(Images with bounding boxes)
»»
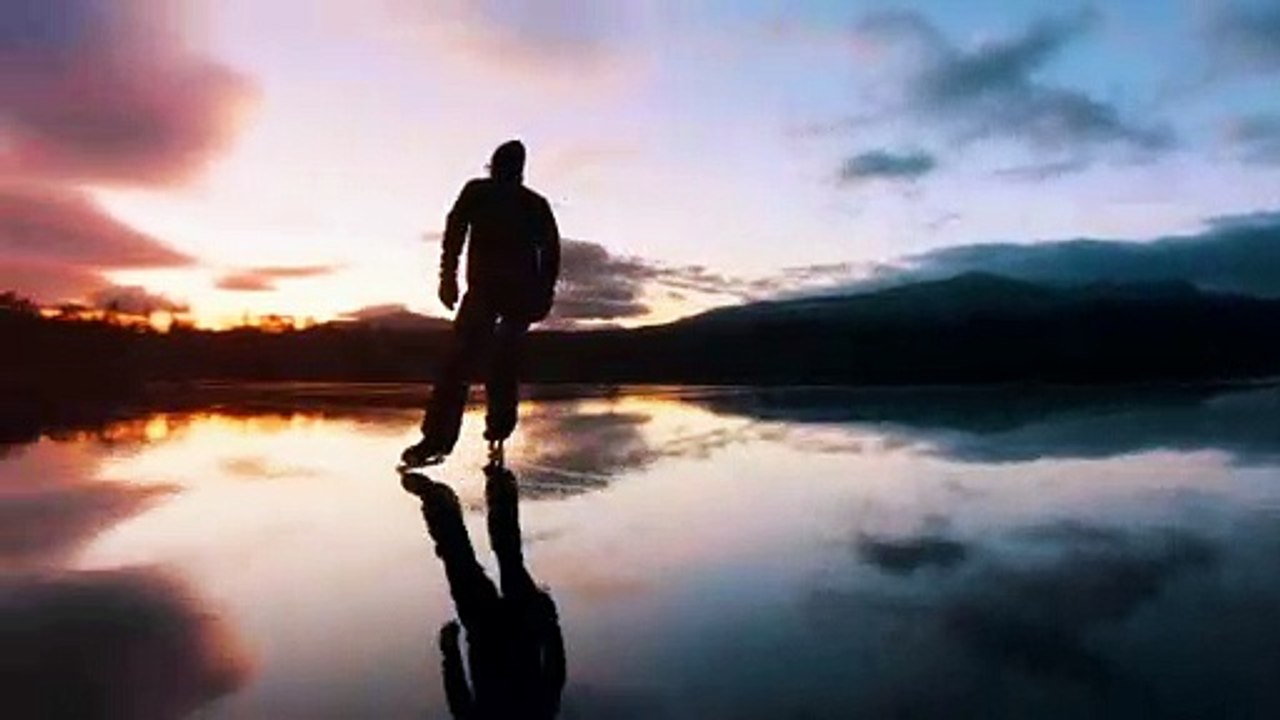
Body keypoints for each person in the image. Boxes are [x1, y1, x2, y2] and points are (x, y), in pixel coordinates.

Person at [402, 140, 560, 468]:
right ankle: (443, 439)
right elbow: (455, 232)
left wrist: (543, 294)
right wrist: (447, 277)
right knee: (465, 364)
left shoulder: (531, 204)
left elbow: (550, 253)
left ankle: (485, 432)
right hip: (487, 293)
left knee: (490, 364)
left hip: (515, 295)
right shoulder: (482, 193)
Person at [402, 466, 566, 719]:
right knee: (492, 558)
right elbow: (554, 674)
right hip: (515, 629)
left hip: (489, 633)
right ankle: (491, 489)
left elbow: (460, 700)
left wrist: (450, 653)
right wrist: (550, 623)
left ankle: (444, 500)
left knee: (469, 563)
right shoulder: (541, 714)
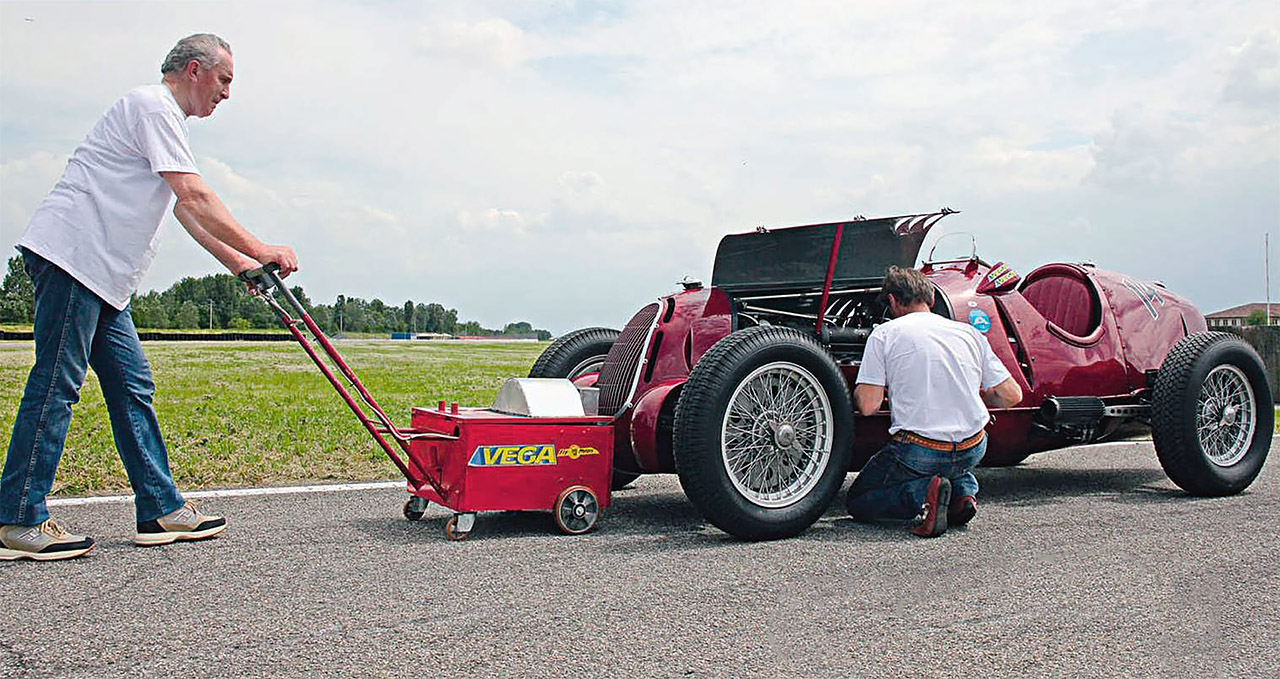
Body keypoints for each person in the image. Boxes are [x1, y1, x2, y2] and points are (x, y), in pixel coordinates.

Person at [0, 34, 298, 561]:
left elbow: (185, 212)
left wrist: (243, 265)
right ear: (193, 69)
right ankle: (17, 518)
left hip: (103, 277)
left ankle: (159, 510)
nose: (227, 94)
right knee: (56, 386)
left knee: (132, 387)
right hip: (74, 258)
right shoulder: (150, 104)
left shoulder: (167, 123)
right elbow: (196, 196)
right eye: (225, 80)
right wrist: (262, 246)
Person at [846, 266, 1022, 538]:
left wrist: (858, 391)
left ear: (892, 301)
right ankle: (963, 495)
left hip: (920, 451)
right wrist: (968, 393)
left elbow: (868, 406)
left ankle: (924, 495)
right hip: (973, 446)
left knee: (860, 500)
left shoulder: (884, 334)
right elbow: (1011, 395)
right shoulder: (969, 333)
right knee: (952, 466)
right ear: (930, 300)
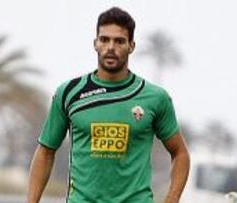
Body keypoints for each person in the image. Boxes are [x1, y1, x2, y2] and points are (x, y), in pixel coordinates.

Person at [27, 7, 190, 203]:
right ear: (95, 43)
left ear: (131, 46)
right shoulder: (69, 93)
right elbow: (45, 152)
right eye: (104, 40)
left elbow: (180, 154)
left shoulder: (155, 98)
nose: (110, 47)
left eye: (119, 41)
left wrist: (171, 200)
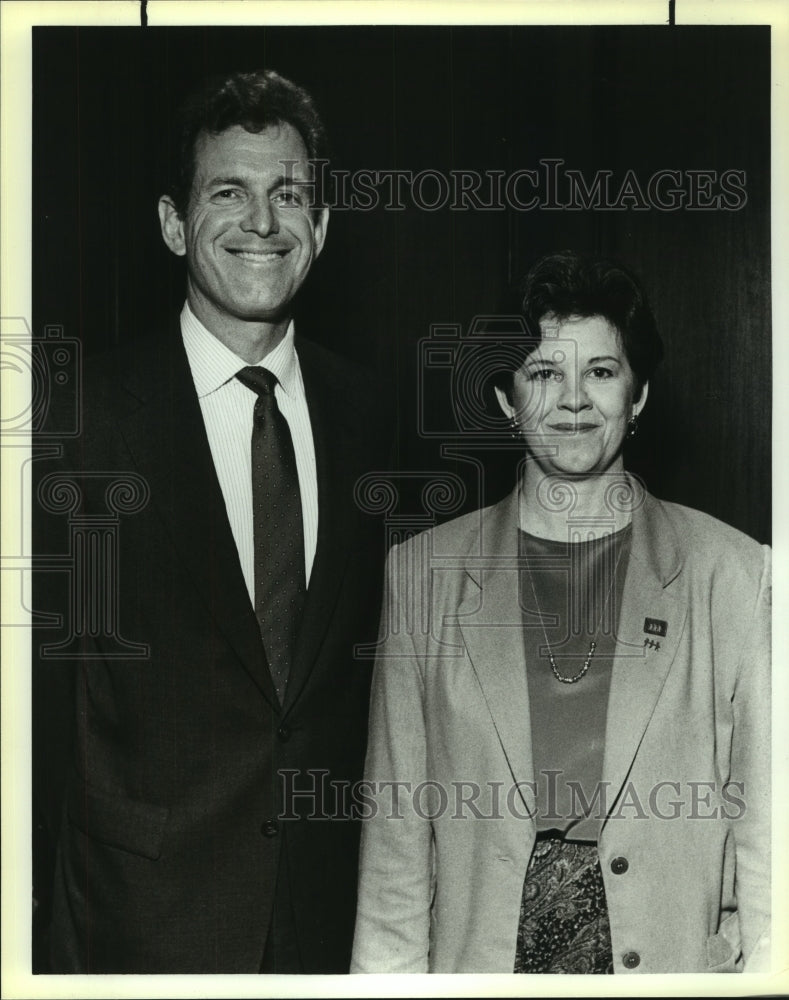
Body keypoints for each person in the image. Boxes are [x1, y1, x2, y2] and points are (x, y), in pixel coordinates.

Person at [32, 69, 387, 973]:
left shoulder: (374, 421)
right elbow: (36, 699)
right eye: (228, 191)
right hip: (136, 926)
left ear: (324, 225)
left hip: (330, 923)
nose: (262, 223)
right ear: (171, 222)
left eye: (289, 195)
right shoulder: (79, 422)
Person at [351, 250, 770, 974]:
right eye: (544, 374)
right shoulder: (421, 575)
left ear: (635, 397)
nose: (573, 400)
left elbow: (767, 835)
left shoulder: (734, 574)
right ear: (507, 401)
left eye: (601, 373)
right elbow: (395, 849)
««
=== REQUIREMENT ===
Return the lines above that include the string "knee".

=== COMPLETED TASK ===
right knee: (465, 364)
left knee: (490, 364)
right knee: (492, 558)
left knee: (469, 563)
right knee: (56, 386)
left knee: (132, 387)
left knee: (860, 500)
right knee: (952, 466)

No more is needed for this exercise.